OK, let me explain the work insurance. We have the price of our insurance which is quite pricey. We get a ‘discount’ if we sign a statement saying that we are tobacco free and if, during the yearly health screening we either show a weight loss or we are in a healthy weight range. Last year since I was a new employee I was exempt from the health screening. This year I am subject to these rules. So my weight has been on my mind a lot and has been since my health screening. I do have an appointment with my doctor. Hopefully she will sign the appeal paperwork so that I can still afford health insurance.
I resent this policy. Not for the reason you might think. I know I’m overweight and I know that causes health problems which is what makes the added money on the insurance. What I resent, is the fact that I am really working to overcome the diet mentality.
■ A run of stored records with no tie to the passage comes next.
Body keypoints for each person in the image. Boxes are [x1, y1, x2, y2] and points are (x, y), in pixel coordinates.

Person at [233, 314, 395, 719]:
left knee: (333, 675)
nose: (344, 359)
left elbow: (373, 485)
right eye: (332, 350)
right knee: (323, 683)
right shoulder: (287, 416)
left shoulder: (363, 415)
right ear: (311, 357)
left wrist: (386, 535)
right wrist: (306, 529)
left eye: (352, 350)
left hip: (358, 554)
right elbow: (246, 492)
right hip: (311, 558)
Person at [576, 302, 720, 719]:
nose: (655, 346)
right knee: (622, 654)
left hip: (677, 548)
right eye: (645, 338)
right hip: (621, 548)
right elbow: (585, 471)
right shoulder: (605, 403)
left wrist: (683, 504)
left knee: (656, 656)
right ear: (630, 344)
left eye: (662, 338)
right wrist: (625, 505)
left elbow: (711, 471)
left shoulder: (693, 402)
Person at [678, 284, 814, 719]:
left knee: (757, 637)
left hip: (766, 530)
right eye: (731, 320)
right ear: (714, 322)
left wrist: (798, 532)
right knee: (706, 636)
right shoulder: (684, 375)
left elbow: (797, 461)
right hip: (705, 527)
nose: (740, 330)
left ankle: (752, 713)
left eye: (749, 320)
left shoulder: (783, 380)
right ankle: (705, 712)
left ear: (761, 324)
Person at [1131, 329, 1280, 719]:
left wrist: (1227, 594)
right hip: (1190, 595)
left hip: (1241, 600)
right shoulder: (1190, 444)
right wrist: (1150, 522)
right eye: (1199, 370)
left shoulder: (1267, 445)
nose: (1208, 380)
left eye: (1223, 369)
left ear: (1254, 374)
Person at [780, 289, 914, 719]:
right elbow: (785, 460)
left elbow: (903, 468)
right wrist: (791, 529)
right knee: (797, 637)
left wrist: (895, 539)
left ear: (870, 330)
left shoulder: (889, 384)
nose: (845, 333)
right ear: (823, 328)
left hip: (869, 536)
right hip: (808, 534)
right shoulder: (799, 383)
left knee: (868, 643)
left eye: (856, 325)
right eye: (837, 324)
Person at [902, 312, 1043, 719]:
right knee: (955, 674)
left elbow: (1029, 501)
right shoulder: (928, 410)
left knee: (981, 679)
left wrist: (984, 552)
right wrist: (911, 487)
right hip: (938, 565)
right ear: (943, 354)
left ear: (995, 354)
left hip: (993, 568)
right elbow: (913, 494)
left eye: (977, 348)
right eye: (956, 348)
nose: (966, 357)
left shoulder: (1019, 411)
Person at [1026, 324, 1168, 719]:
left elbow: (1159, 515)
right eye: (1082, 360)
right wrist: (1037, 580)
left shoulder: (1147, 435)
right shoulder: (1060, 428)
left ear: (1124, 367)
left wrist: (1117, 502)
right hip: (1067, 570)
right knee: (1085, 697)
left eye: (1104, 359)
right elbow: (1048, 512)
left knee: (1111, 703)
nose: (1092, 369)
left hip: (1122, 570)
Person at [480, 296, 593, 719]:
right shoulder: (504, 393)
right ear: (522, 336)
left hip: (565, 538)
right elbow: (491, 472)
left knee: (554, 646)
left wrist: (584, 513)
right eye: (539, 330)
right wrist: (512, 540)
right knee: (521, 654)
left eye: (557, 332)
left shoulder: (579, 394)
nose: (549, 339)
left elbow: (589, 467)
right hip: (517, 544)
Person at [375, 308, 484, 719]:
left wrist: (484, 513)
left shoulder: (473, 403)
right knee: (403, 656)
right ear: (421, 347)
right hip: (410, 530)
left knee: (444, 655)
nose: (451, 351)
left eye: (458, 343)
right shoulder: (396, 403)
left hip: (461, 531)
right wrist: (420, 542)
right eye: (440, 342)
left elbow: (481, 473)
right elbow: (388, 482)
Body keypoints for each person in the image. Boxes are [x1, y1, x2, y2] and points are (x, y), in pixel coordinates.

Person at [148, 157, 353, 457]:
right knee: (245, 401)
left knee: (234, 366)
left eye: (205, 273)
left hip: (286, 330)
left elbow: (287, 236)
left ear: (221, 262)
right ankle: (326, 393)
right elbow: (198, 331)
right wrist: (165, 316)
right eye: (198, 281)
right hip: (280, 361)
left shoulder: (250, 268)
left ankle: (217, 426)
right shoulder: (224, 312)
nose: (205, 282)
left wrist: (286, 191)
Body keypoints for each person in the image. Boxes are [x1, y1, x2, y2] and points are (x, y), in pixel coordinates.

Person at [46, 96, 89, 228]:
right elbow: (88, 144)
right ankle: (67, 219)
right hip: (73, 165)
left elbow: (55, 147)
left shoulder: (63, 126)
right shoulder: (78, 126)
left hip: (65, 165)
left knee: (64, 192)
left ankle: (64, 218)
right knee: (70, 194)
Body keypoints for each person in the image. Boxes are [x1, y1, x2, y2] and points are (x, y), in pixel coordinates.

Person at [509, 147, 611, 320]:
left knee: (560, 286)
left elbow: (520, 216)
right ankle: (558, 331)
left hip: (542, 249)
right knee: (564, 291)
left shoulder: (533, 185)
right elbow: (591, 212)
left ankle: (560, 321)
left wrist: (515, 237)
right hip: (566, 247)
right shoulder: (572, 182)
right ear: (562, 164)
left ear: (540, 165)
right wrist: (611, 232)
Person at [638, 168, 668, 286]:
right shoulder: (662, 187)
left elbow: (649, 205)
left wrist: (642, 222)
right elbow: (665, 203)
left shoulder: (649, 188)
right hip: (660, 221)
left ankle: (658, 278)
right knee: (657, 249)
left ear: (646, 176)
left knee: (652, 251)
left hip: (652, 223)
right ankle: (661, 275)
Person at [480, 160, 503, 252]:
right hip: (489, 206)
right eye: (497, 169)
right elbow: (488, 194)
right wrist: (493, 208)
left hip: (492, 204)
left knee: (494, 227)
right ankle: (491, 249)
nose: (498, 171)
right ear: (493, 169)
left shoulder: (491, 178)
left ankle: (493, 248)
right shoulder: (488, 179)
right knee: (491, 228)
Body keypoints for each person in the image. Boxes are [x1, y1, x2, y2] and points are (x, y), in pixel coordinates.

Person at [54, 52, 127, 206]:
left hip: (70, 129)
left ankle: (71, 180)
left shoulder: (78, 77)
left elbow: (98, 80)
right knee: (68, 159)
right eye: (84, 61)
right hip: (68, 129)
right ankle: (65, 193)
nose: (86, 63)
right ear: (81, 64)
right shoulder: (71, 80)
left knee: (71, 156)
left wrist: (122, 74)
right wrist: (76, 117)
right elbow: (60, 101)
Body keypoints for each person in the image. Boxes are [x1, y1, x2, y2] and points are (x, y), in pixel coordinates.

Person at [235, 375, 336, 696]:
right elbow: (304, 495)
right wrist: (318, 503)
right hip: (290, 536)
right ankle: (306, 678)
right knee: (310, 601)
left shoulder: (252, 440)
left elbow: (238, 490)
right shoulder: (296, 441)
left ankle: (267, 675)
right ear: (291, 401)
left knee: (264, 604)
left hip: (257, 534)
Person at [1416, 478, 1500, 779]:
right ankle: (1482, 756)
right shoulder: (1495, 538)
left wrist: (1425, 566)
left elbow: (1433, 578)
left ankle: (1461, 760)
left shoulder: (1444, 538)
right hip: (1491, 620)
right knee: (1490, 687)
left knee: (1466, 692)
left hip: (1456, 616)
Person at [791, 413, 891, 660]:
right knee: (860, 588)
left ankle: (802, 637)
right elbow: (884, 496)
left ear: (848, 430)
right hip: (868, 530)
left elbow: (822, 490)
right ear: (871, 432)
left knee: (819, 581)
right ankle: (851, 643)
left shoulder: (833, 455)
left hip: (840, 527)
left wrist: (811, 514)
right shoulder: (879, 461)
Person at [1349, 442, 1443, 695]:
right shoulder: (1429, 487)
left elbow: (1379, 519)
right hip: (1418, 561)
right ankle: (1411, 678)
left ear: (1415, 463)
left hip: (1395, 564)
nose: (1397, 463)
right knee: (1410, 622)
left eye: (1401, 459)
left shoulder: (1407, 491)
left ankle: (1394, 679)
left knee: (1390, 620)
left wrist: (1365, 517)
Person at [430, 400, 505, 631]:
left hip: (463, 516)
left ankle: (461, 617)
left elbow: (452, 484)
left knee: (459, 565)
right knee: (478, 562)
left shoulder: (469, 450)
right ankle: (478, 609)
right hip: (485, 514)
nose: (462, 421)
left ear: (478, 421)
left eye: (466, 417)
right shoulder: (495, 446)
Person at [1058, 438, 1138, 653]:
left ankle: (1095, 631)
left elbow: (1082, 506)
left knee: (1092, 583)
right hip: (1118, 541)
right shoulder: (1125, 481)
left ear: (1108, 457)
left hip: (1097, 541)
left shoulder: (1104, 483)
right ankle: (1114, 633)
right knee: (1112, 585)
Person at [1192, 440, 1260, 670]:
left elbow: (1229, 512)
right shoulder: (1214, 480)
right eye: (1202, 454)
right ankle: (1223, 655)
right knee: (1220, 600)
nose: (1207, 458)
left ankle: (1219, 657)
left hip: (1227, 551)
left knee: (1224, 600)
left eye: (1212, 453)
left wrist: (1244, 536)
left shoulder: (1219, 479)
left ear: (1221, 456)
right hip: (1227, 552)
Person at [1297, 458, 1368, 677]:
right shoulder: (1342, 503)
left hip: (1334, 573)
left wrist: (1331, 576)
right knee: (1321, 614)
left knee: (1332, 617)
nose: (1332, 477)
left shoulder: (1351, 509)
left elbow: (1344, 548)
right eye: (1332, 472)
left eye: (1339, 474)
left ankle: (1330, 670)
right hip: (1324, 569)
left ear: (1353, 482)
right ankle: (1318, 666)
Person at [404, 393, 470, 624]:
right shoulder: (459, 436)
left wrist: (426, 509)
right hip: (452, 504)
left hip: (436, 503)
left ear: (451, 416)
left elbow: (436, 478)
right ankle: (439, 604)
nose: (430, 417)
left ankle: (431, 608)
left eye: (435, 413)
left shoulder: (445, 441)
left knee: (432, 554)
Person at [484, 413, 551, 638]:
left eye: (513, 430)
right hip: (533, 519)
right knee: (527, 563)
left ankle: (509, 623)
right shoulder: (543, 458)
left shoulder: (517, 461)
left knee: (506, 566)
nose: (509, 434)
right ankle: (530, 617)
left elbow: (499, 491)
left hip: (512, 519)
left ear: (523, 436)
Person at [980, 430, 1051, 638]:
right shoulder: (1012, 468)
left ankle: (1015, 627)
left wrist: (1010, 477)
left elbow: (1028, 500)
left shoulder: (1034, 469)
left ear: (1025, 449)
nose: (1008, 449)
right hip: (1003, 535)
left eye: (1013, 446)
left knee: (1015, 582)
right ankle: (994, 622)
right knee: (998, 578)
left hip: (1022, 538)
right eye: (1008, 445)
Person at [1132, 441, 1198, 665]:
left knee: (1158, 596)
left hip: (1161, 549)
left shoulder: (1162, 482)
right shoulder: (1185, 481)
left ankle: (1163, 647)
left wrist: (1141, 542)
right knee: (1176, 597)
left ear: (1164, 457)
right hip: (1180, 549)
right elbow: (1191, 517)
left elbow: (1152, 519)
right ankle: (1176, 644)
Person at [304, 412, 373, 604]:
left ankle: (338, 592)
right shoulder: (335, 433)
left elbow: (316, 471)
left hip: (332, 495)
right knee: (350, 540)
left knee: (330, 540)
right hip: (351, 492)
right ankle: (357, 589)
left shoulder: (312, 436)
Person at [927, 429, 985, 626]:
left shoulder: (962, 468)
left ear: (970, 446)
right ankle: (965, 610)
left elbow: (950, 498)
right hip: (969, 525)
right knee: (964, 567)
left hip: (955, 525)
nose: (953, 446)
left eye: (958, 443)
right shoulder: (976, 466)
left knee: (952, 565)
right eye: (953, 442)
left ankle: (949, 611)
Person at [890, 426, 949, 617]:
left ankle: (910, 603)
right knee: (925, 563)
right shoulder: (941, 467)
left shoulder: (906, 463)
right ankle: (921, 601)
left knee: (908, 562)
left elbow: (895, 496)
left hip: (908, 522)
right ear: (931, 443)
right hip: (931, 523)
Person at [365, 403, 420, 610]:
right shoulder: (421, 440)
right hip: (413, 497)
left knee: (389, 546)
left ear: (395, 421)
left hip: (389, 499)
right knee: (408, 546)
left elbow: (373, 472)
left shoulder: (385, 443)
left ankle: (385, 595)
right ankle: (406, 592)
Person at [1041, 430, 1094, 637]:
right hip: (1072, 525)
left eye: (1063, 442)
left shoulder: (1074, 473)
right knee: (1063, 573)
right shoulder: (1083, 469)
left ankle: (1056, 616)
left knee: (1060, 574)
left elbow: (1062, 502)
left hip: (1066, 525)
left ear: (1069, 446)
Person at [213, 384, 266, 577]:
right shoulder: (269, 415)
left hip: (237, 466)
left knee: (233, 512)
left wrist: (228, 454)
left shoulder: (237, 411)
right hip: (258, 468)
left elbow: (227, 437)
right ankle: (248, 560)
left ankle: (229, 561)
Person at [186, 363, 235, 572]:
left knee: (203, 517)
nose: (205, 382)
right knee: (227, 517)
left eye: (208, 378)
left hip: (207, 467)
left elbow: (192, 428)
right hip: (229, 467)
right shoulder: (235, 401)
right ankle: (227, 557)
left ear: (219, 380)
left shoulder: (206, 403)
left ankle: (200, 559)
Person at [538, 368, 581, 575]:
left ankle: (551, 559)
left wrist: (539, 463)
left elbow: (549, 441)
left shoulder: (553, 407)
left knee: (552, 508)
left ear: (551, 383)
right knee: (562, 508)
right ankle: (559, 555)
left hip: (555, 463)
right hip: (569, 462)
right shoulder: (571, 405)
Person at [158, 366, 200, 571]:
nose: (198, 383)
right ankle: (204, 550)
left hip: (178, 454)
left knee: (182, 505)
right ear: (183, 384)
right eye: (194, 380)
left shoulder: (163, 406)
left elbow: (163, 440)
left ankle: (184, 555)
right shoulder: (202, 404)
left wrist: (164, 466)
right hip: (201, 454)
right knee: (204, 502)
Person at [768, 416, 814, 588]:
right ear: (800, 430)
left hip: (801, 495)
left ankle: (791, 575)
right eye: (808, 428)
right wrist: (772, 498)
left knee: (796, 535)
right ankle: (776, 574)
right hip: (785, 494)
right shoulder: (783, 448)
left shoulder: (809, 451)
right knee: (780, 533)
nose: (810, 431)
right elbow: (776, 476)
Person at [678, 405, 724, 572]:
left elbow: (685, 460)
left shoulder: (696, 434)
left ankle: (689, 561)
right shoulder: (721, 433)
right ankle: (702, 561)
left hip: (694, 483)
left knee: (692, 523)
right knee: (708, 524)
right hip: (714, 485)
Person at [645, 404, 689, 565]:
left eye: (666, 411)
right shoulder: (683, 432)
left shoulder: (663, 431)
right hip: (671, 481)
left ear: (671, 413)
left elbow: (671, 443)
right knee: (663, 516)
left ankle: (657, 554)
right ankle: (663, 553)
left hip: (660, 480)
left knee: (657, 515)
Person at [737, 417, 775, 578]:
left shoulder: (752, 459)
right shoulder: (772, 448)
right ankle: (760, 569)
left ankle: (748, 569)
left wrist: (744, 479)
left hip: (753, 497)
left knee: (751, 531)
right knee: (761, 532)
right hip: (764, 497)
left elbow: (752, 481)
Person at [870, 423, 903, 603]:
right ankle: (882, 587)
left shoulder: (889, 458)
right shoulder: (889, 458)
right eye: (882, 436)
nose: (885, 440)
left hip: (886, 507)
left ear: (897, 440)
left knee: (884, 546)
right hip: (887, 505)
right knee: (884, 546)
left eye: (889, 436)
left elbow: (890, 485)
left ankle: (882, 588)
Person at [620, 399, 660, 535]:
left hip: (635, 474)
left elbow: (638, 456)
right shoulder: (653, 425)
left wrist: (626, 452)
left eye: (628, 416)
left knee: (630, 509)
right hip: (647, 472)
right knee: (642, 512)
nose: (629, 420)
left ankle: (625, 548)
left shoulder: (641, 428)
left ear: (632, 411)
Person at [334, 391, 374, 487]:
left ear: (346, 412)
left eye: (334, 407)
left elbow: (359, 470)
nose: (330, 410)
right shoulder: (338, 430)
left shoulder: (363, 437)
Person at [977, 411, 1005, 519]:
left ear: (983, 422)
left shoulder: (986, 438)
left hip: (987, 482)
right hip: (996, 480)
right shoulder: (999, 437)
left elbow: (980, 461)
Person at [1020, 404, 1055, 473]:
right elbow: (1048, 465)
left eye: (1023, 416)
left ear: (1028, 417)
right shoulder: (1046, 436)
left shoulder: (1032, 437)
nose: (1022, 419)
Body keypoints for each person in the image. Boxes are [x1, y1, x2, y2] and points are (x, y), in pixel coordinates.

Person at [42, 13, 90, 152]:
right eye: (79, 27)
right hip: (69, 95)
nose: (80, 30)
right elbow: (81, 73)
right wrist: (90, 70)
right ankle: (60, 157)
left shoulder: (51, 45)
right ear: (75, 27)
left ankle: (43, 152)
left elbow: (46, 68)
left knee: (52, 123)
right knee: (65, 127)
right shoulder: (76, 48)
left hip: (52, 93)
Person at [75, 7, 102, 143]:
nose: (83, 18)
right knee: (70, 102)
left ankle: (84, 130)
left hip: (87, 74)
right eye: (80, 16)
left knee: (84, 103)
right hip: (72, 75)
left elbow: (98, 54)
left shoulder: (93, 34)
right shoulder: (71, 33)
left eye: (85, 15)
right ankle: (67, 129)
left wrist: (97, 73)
I am really working to overcome that big focus on the number that the scales show. I resent the fact that my work is forcing me to think about it and worry about it. I resent the fact that this policy makes me want to crash diet.
Following the health screening I made an appointment with my doctor to try to get an appeal for this added expense. (I see her next nine day) I am worried. I saw her a week (almost to the day that my dad died) and I weighed a few pounds less than I weigh right now. My dad died and I gained 30 pounds, overnight. (Ok not overnight...but within a month.). So with all this worry about the insurance and my weight, I started to stress and I started to think about crash diets!